WHAT TO DO: Return the listing that follows exactly, with no pictures included.

DATA SHOWN:
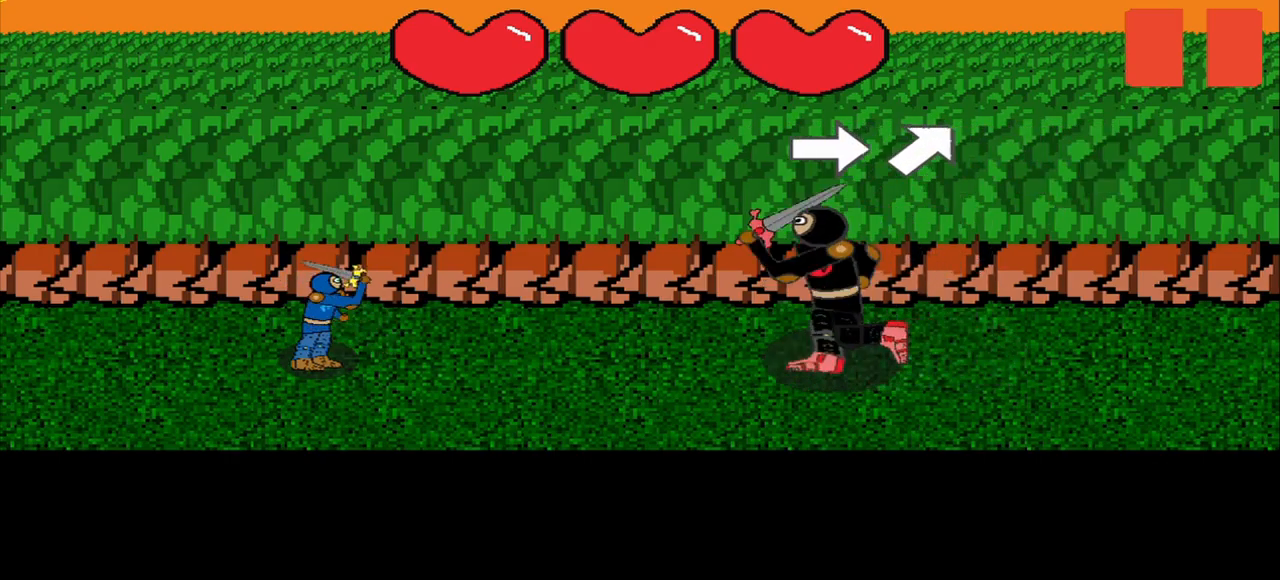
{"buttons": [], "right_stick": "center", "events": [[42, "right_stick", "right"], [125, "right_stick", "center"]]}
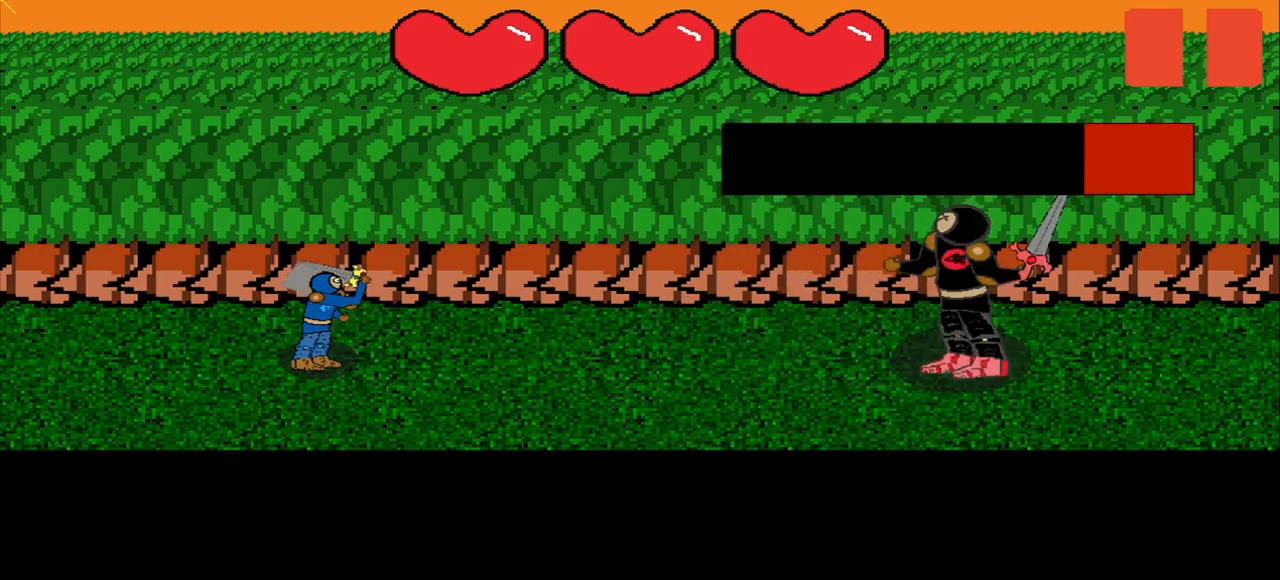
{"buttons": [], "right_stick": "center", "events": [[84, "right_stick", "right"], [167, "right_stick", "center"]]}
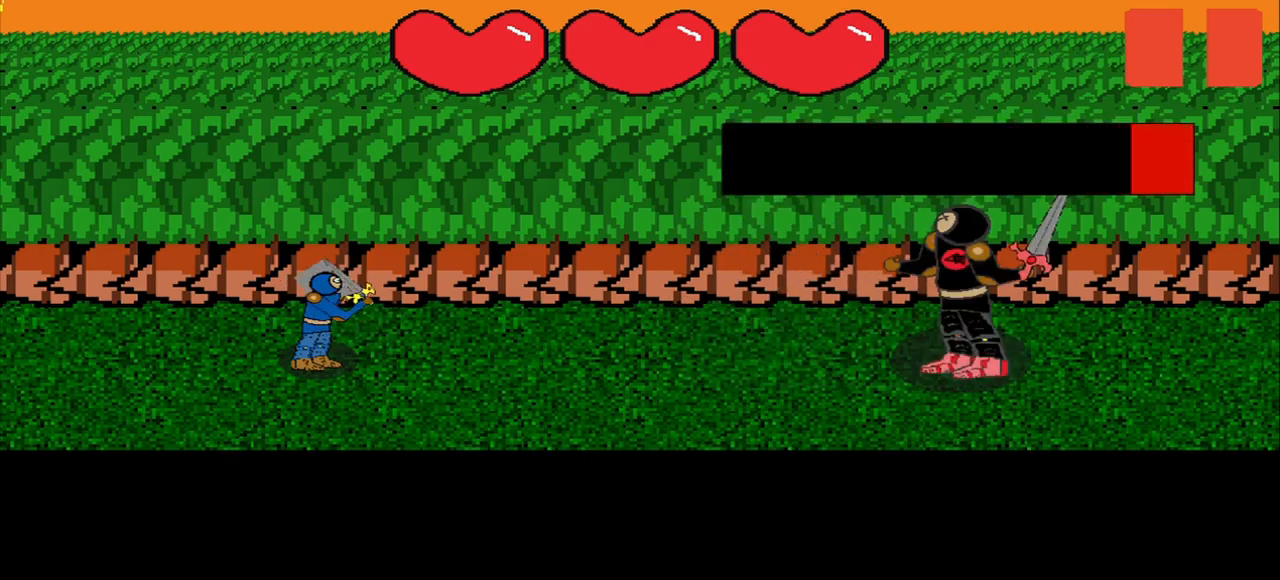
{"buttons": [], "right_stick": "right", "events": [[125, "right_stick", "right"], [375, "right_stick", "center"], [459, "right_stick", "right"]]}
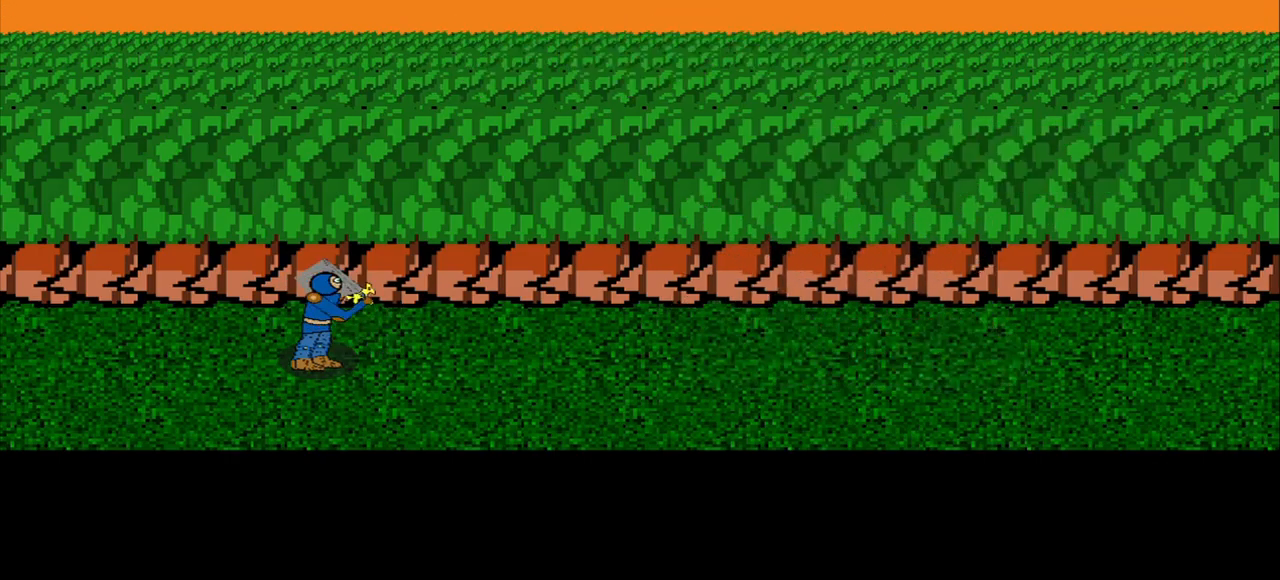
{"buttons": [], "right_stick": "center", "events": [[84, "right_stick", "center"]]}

WRITTEN RESPONSE:
{"buttons": [], "right_stick": "center", "events": [[42, "right_stick", "right"], [125, "right_stick", "center"]]}
{"buttons": [], "right_stick": "center", "events": [[84, "right_stick", "right"], [167, "right_stick", "center"]]}
{"buttons": [], "right_stick": "right", "events": [[125, "right_stick", "right"], [375, "right_stick", "center"], [459, "right_stick", "right"]]}
{"buttons": [], "right_stick": "center", "events": [[84, "right_stick", "center"]]}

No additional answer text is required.